Autor: Peter Scheller

7 Kommentare

  1. Es ist nicht so, dass linksextreme Gewalt überhaupt nicht erwähnt wurde. Es gab aber von allen Vertretern der Bestandsparteien nur lahme Äußerungen der Art: „Wir verurteilen jede Form der politischen Gewalt“, nur um dann wieder das Gespenst des heraufziehenden Rechtsextremismus in dunkelsten Farben an die Wand zu mahlen. Man hat den Eindruck: Verharmlosung auf einer Seite und Panikmache auf der anderen.

    Keinem Vertreter der Altparteien scheint in den Sinn zu kommen, dass gerade sie und ihre Politik dafür verantwortlich sind, dass ein Rechtsruck in der Politik (übrigens nicht nur in Deutschland) erst möglich wurde.

    Sie machen aber weiter nach bewährtem Muster ohne sich an irgendeiner Stelle selbst zu hinterfragen.

  2. Ein Altparteienkartell klammert sich unter Führung eines fragwürdigen ersten Bürgermeisters konsequent und vermehrt auch mit bizarren Aktionen an die Macht. Glauben sie, dass sie damit noch lange gegen den Bürgerwillen durch kommen? Es wird Zeit für wirkliche Demokratie.

  3. Ich stelle die Behauptung auf, dass linksextreme Gewalt“ wohlwollend toleriert wird“, zumindest im Parlament. Ich gehe allerdings davon aus dass die Polizei gewissenhaft ermittelt. Ich hatte in den letzten Jahren ein paar Gespräche mit Beamten vom Winterhuder PK33 und jedenfalls nicht das Gefühl dass dort „linksphil“ gedacht und gehandelt wird.
    Vielleicht werden wir ja irgendwann mal gewahr wie Antifa und Linksextremismus gesteuert werden. Von der Hamburger Morgenpost ist diesbezüglich wohl keine Unterstützung zu erwarten, – derartige Artikel würde ich dann eher in der Süddeutschen oder beim Rheinischen Merkur vermuten, sowie bei NIUS.

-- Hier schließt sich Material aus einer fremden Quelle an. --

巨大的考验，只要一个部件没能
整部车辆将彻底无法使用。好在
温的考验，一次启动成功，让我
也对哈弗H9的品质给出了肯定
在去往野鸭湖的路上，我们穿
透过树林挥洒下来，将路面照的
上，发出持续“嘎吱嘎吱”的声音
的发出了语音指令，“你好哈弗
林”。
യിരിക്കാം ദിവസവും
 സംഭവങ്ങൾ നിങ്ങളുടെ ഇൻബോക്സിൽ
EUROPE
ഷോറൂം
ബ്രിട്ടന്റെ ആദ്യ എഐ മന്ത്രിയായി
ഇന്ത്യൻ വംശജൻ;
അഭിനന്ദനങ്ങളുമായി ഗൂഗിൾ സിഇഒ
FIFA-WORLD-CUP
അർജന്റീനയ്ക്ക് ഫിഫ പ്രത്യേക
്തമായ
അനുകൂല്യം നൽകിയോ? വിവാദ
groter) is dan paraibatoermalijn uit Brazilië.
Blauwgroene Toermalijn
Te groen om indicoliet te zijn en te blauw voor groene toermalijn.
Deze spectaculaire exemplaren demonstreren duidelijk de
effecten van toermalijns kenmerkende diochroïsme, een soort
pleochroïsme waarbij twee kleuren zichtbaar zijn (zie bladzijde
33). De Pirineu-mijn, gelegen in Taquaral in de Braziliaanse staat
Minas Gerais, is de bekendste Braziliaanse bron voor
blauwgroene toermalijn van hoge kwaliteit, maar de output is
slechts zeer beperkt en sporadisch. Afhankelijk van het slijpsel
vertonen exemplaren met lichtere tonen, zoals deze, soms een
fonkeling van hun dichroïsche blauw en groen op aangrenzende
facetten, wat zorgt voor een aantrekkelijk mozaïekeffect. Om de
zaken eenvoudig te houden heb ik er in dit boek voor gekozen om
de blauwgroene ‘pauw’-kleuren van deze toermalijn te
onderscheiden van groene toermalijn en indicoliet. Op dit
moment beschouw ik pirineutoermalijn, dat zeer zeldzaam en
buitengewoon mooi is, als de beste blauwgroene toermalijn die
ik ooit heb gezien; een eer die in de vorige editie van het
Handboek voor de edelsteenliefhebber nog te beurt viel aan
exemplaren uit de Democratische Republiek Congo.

  4. Ein informativer und mutiger Bericht über die jüngste Bürgerschaftssitzung! Besonders die Forderung nach klarer Anerkennung des Linksextremismus als Bedrohung für unsere Demokratie teile ich voll und ganz – der Verfassungsschutzbericht mit seinen alarmierenden Zahlen zu Straftaten und Gewaltbereitschaft mahnt uns, alle Extremismen gleich ernst zu nehmen. Ebenso erfrischend die Kritik an bürokratischen Missständen in den Behörden und die Debatte zur Hightech-Agenda, die Hamburgs Innovationskraft stärken könnte, ohne den Klimaschutz zu vernachlässigen. Weiter so, dieBasis – für mehr Transparenz und echten Wandel!

  5. Hallo Peter, vielen Dank für deinen Bericht aus der Bürgerschaft. Sehr interessant und aufschlussreich 👍

  6. Die Zahlen kann man dem Verfassungsschutzbericht auf den Seiten 34 ff. und 142 entnehmen.

  7. Die Zahl der linksextremistisch motivierten Straftaten ist 2024 um knapp 38 % auf 5.857 Delikte gestiegen. – Zig andere Infos die hier genannt werden auch nicht.

    Seltsam, dies habe ich auf NDR irgendwie nicht gehört oder verpasst.
    Das ist bestimmt mein Fehler und keinesfalls eventuell manipulativ agierendem #Weglassjournalismus geschuldet.